Exercise directions: Look below for the lines from the one with "Malaysia, 2018: 3 -> 2.4" to the one with "distance, 26: 17 -> 28", and copy exactly those lines, both ends included.

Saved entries

********************

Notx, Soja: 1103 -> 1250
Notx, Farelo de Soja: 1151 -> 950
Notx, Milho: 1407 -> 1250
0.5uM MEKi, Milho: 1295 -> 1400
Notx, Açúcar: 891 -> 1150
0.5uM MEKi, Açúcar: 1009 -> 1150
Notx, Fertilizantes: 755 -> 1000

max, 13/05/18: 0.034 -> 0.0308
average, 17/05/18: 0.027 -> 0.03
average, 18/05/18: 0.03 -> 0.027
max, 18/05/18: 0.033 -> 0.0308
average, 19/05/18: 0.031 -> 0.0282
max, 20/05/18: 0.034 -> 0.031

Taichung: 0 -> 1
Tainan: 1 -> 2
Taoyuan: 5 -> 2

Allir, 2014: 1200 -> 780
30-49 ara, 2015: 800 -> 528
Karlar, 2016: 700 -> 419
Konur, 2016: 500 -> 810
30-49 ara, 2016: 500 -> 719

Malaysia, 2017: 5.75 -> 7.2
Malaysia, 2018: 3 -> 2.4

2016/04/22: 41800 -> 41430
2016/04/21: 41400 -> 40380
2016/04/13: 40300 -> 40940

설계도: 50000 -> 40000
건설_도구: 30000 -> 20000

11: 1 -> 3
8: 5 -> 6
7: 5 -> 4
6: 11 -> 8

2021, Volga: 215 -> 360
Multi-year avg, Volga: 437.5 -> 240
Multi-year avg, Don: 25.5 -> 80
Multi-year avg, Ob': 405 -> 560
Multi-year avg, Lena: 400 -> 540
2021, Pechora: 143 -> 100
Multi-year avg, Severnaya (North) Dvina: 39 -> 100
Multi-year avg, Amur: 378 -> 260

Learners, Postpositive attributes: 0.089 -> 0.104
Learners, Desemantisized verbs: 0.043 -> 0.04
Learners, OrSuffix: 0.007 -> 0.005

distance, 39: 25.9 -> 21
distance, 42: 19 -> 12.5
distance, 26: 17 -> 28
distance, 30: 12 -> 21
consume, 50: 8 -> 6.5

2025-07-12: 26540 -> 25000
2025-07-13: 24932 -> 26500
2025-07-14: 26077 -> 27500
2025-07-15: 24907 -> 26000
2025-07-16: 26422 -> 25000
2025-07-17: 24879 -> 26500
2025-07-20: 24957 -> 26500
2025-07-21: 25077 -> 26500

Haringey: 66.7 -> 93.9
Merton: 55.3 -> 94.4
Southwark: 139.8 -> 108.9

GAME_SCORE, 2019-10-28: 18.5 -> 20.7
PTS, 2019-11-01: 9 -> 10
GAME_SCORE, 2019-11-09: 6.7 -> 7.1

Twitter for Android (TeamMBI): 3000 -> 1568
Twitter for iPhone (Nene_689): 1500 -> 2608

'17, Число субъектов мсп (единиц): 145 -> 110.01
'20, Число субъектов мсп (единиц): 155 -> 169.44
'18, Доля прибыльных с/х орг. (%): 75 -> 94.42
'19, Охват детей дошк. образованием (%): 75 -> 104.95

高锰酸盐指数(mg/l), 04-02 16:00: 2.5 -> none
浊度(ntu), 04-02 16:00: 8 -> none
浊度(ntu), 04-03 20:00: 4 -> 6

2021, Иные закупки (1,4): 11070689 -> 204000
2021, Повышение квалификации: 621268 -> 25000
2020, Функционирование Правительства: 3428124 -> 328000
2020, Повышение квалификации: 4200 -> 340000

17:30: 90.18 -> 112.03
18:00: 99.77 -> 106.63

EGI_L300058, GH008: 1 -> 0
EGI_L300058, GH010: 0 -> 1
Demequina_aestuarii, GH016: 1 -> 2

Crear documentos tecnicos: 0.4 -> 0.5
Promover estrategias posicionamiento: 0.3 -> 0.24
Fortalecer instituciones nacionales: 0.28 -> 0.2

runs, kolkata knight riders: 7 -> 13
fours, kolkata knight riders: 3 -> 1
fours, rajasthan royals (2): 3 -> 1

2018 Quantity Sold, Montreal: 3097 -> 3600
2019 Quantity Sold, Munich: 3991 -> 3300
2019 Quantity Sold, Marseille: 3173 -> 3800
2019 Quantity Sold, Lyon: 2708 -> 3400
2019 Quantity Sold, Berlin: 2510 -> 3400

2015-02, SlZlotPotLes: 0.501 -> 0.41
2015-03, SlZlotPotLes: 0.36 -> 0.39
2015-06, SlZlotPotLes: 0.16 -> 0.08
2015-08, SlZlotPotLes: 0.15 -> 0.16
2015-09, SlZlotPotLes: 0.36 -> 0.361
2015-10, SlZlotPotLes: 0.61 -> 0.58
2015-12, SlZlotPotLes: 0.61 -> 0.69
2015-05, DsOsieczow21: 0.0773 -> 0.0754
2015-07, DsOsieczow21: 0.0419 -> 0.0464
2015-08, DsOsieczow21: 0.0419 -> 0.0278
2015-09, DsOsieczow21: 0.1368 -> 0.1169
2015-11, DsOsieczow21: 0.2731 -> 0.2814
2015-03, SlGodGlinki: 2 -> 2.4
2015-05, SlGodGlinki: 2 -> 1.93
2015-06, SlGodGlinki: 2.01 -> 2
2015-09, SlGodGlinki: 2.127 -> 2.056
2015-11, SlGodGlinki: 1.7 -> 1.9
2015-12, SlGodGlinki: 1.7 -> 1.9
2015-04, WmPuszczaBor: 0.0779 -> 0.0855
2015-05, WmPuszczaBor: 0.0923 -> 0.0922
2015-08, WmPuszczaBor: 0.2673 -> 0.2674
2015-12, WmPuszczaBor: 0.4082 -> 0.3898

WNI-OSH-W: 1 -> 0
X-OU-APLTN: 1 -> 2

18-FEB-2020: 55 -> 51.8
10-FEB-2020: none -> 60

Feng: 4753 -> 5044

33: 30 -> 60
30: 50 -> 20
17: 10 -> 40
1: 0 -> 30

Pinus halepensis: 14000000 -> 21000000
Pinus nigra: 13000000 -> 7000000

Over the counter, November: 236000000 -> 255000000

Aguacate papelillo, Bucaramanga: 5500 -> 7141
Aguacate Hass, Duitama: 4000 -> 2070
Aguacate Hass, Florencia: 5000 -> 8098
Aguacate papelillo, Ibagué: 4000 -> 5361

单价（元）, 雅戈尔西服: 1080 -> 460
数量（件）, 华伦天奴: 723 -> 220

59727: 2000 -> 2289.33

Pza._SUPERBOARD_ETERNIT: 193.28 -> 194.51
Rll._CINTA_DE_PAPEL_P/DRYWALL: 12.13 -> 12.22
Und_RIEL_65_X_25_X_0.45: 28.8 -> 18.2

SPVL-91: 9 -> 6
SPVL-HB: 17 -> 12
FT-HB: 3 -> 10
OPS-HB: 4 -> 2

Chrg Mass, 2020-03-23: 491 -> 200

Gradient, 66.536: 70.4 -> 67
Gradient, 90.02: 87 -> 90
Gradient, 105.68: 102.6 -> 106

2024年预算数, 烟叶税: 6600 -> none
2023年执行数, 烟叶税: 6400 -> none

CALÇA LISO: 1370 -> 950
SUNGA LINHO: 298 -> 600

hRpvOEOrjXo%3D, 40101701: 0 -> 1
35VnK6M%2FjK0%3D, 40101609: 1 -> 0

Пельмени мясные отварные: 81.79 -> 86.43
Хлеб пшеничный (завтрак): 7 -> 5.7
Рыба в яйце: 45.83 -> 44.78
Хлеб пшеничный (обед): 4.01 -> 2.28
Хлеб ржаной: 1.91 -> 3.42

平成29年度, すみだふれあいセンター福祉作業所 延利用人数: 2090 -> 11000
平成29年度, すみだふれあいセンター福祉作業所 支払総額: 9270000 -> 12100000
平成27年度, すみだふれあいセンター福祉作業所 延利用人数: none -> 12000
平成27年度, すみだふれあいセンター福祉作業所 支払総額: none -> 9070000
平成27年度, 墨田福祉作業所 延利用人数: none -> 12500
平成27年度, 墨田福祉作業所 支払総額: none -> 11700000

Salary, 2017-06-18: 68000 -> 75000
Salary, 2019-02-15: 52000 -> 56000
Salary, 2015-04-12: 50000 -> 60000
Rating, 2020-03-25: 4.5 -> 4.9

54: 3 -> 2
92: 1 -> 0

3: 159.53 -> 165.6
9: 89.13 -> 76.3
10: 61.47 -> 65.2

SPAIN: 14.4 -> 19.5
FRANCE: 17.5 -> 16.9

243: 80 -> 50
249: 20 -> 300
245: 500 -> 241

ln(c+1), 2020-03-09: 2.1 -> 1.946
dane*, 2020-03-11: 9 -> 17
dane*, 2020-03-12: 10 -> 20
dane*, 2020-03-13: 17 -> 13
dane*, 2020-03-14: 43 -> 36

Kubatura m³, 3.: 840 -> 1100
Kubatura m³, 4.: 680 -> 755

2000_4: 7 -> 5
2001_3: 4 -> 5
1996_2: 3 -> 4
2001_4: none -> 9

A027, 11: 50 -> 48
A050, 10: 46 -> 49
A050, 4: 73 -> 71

********************

Written reply:
Malaysia, 2018: 3 -> 2.4

2016/04/22: 41800 -> 41430
2016/04/21: 41400 -> 40380
2016/04/13: 40300 -> 40940

설계도: 50000 -> 40000
건설_도구: 30000 -> 20000

11: 1 -> 3
8: 5 -> 6
7: 5 -> 4
6: 11 -> 8

2021, Volga: 215 -> 360
Multi-year avg, Volga: 437.5 -> 240
Multi-year avg, Don: 25.5 -> 80
Multi-year avg, Ob': 405 -> 560
Multi-year avg, Lena: 400 -> 540
2021, Pechora: 143 -> 100
Multi-year avg, Severnaya (North) Dvina: 39 -> 100
Multi-year avg, Amur: 378 -> 260

Learners, Postpositive attributes: 0.089 -> 0.104
Learners, Desemantisized verbs: 0.043 -> 0.04
Learners, OrSuffix: 0.007 -> 0.005

distance, 39: 25.9 -> 21
distance, 42: 19 -> 12.5
distance, 26: 17 -> 28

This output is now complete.